*** Data provided Section Begins ***

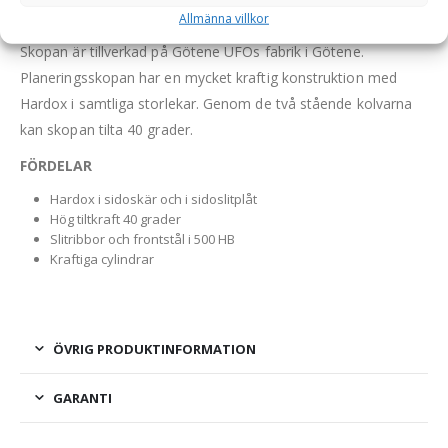
Allmänna villkor
Hydraulisk planeringsskopa i HD-utförande av högsta kvalitet.
Skopan är tillverkad på Götene UFOs fabrik i Götene.
Planeringsskopan har en mycket kraftig konstruktion med
Hardox i samtliga storlekar. Genom de två stående kolvarna
kan skopan tilta 40 grader.
FÖRDELAR
Hardox i sidoskär och i sidoslitplåt
Hög tiltkraft 40 grader
Slitribbor och frontstål i 500 HB
Kraftiga cylindrar
ÖVRIG PRODUKTINFORMATION
GARANTI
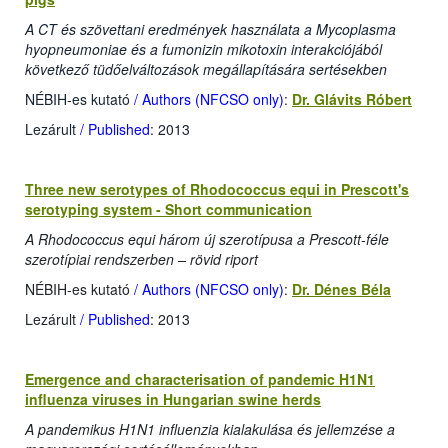
A CT és szövettani eredmények használata a Mycoplasma
hyopneumoniae és a fumonizin mikotoxin interakciójából
következő tüdőelváltozások megállapítására sertésekben
NÉBIH-es kutató
/ Authors (NFCSO only)
:
Dr. Glávits Róbert
Lezárult
/ Published
: 2013
Three new serotypes of Rhodococcus equi in Prescott's
serotyping system - Short communication
A Rhodococcus equi három új szerotípusa a Prescott-féle
szerotípiai rendszerben – rövid riport
NÉBIH-es kutató
/ Authors (NFCSO only)
:
Dr. Dénes Béla
Lezárult
/ Published
: 2013
Emergence and characterisation of pandemic H1N1
influenza viruses in Hungarian swine herds
A pandemikus H1N1 influenzia kialakulása és jellemzése a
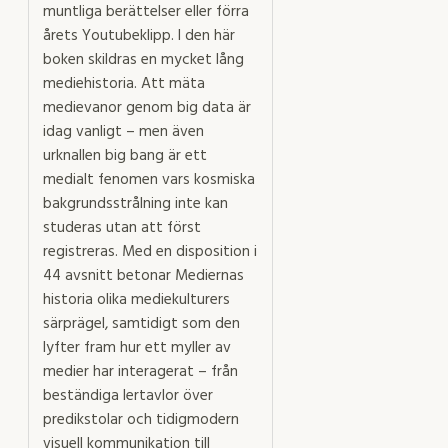
muntliga berättelser eller förra
årets Youtubeklipp. I den här
boken skildras en mycket lång
mediehistoria. Att mäta
medievanor genom big data är
idag vanligt – men även
urknallen big bang är ett
medialt fenomen vars kosmiska
bakgrundsstrålning inte kan
studeras utan att först
registreras. Med en disposition i
44 avsnitt betonar Mediernas
historia olika mediekulturers
särprägel, samtidigt som den
lyfter fram hur ett myller av
medier har interagerat – från
beständiga lertavlor över
predikstolar och tidigmodern
visuell kommunikation till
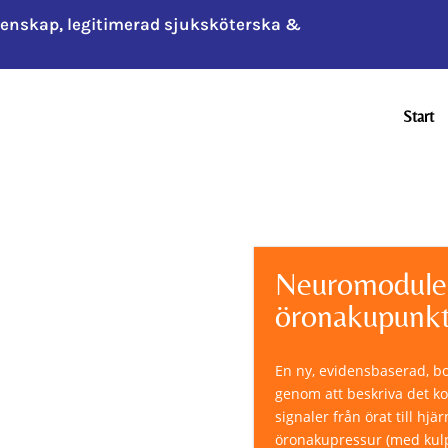
tenskap, legitimerad sjuksköterska &
Start
Neuromodule
öronakupunkt
En ny, evidensbaserad, b
genom att beskriva det k
signaler från örat till h
öronakupressur (med kulpl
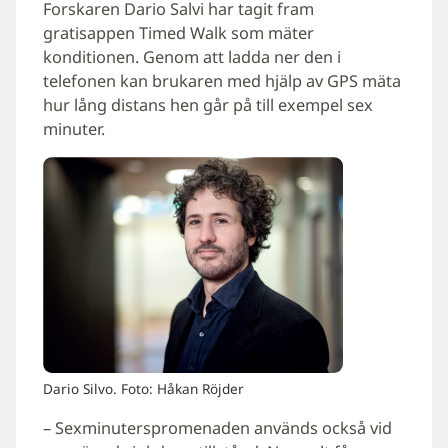
Forskaren Dario Salvi har tagit fram
gratisappen Timed Walk som mäter
konditionen. Genom att ladda ner den i
telefonen kan brukaren med hjälp av GPS mäta
hur lång distans hen går på till exempel sex
minuter.
Dario Silvo. Foto: Håkan Röjder
– Sexminuterspromenaden används också vid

*** Data provided Section Ends ***

What needs to be done
In the entries above, find every line holding the word "från" and copy it out.

Problem solution
medier har interagerat – från
signaler från örat till h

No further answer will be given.